Here a few old pics of it in its heyday.







How it looks today


----------



## HughieD (May 7, 2017)

That really is a bit different and a bit special Mikey.


----------



## The_Derp_Lane (May 7, 2017)

I wouldn't mind taking a trip to Yarmouth to see this, great find.


----------



## smiler (May 7, 2017)

You find the most unusual sites Mikey, I hope the project goes ahead, great photography, Thanks


----------



## Sam Haltin (May 7, 2017)

That's different from your usual factory or houses. This place looks promising all it needs is the council to go ahead with the renovation. It will make a nice tourist attraction.


----------



## rockfordstone (May 8, 2017)

ive been to yarmouth loads and didn't know about this place, may have a look when i go there later this year. it seems to have suffered the fate of a lot of buildings/attractions of that era, left closed hoping for a lifeline, which hopefully this seems to be getting. thanks for the shots


----------



## Mikeymutt (May 8, 2017)

Thank you all.deffo worth a look if you are in the area..hopefully it will get the love it deserves"but I personally don't have a lot of faith in councils and grants


----------



## rockfordstone (May 9, 2017)

Mikeymutt said:


> Thank you all.deffo worth a look if you are in the area..hopefully it will get the love it deserves"but I personally don't have a lot of faith in councils and grants



me neither, yarmouth especially, they have been promising to refurbish the winter gardens for the past 5-10 years with no movement.


----------



## Mikeymutt (May 9, 2017)

I did have a look around the winter gardens.it's looks locked tight.shame it's one place I want to get in.its looking very sorry for itself.have been there when in use


----------



## rockfordstone (May 9, 2017)

Mikeymutt said:


> I did have a look around the winter gardens.it's looks locked tight.shame it's one place I want to get in.its looking very sorry for itself.have been there when in use



Sadly i never got the chance to go there when it was open, but given it is significant historical site it needs to be preserved or it's just going to fall down, which will be a shame.

In fairness, its just one of many elements of yarmouth which need a bit of money spent on it.

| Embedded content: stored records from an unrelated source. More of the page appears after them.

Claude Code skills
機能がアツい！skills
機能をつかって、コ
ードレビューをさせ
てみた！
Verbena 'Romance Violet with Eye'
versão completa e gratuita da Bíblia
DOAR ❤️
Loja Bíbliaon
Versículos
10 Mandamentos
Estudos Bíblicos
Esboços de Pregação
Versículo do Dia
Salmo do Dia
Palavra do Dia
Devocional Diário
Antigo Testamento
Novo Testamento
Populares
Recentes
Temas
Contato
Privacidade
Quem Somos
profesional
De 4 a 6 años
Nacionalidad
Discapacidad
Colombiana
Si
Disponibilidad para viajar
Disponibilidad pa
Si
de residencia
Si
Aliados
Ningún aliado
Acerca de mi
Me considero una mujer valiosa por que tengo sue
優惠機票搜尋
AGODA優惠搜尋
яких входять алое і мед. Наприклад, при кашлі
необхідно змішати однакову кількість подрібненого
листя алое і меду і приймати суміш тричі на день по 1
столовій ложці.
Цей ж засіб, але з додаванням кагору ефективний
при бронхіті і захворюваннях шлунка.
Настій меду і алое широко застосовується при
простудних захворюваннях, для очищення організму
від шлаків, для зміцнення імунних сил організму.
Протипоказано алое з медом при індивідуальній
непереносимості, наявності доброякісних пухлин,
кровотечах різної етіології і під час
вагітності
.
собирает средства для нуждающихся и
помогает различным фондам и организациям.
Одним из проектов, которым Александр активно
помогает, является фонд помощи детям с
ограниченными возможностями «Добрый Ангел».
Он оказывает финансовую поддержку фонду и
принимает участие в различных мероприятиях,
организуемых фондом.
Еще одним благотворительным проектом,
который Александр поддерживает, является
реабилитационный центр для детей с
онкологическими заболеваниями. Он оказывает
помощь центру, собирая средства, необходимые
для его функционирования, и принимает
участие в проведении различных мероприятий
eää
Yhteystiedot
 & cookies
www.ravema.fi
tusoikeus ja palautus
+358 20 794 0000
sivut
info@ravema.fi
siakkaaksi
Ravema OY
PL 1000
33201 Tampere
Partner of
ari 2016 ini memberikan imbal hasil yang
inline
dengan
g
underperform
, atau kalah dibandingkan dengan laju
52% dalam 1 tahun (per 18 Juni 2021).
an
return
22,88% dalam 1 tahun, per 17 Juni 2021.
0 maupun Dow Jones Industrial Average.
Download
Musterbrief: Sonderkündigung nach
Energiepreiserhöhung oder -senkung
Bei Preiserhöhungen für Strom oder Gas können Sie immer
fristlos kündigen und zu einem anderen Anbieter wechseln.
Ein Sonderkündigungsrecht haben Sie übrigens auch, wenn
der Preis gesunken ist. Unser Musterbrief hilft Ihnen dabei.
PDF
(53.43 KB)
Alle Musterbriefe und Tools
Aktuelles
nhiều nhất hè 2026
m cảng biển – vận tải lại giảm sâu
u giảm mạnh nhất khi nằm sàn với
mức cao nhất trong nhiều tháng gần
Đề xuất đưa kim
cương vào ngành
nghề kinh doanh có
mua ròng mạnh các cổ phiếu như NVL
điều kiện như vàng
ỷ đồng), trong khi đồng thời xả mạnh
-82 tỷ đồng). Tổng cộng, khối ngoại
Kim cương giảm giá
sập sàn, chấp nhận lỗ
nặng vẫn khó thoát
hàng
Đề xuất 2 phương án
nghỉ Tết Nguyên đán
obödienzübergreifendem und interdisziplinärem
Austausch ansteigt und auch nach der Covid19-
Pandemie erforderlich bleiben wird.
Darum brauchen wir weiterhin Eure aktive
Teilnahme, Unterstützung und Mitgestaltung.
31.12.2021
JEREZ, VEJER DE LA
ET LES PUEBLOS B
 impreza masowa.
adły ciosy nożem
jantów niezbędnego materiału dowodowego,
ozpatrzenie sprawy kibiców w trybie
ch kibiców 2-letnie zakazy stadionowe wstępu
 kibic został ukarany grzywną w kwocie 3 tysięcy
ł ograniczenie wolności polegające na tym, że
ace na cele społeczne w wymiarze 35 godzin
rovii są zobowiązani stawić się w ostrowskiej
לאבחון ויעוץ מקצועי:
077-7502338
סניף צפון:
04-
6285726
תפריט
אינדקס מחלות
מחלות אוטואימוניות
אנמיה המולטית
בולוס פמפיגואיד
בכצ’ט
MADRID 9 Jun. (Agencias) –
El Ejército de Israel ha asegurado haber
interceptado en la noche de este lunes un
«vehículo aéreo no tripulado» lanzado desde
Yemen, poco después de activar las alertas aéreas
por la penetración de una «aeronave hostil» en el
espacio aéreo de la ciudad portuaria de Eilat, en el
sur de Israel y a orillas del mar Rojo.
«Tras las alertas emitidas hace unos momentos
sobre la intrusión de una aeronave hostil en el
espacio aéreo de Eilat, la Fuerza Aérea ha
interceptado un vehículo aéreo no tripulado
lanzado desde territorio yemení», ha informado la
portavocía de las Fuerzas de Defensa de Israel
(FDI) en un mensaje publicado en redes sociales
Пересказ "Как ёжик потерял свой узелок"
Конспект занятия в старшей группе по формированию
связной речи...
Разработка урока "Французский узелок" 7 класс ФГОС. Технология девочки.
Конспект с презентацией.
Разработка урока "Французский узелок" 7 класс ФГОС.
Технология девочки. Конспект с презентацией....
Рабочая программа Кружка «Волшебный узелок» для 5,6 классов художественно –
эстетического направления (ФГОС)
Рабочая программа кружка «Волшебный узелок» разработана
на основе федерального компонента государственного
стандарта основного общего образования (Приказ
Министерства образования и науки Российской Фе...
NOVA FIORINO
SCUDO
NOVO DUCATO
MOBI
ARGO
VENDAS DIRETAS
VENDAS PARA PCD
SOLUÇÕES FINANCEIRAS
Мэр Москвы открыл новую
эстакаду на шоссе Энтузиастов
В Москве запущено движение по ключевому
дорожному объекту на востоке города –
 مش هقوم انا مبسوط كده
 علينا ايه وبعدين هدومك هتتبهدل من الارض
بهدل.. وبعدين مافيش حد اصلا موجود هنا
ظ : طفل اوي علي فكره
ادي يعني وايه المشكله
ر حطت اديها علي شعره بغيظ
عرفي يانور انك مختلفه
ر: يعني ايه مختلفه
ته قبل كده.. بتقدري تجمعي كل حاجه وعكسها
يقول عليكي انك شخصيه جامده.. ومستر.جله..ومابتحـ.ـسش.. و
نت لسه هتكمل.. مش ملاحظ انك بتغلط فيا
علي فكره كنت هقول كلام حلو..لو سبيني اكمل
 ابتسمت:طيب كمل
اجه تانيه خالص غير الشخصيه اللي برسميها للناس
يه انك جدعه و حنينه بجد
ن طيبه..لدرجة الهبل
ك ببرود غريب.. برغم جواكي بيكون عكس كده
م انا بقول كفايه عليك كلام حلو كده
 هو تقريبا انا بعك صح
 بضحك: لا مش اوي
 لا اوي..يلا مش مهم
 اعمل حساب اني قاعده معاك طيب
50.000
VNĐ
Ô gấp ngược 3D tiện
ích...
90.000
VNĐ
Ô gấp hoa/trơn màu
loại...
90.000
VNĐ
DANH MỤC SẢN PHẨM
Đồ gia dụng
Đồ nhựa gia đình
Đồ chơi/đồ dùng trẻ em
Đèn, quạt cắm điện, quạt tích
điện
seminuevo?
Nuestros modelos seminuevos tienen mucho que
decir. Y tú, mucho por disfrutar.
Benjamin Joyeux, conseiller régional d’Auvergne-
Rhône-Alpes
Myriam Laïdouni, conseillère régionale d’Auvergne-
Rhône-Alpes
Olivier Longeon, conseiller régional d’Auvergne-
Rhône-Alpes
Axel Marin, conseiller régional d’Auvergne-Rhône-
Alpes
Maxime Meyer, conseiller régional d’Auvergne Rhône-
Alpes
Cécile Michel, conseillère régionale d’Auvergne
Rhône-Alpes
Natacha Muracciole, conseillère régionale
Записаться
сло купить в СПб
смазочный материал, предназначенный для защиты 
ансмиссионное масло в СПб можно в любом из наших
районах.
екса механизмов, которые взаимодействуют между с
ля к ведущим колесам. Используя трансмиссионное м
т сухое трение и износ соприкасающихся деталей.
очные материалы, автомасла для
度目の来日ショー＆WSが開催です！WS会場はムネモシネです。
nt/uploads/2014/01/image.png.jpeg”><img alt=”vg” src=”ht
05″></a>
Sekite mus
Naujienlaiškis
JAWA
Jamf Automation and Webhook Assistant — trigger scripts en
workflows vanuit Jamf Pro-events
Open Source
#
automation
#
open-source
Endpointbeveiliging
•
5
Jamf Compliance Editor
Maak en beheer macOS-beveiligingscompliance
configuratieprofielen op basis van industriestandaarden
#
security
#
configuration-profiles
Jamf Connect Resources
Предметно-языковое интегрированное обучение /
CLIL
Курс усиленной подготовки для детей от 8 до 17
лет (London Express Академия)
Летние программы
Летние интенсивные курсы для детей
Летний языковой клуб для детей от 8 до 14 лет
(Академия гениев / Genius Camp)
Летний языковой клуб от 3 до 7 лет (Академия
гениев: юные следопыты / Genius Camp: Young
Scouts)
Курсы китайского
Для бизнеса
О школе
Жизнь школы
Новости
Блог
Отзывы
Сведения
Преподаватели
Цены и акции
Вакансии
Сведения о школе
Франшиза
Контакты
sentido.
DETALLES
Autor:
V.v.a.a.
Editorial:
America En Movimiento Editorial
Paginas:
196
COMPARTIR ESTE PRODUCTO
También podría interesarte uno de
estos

I have a bit of a soft spot for Yarmouth, it's seaside tacky but accepts it, and i think that's part of the appeal.


----------



## sinnerboy (May 9, 2017)

many thanks for bringing back memories of childhood holidays (too many years back !!!!)hope something can be done with the site


----------



## jammy (May 10, 2017)

nice pics, looked like tight security man!


----------



## Mikeymutt (May 10, 2017)

jammy said:


> nice pics, looked like tight security man!


I donned a Hi viz here and no one took any notice


----------



## RedX_unleashed (May 11, 2017)

nice report, thankyou.


----------



## prettyvacant71 (May 19, 2017)

Certainly different I really like it, great to see the historic shots too!


----------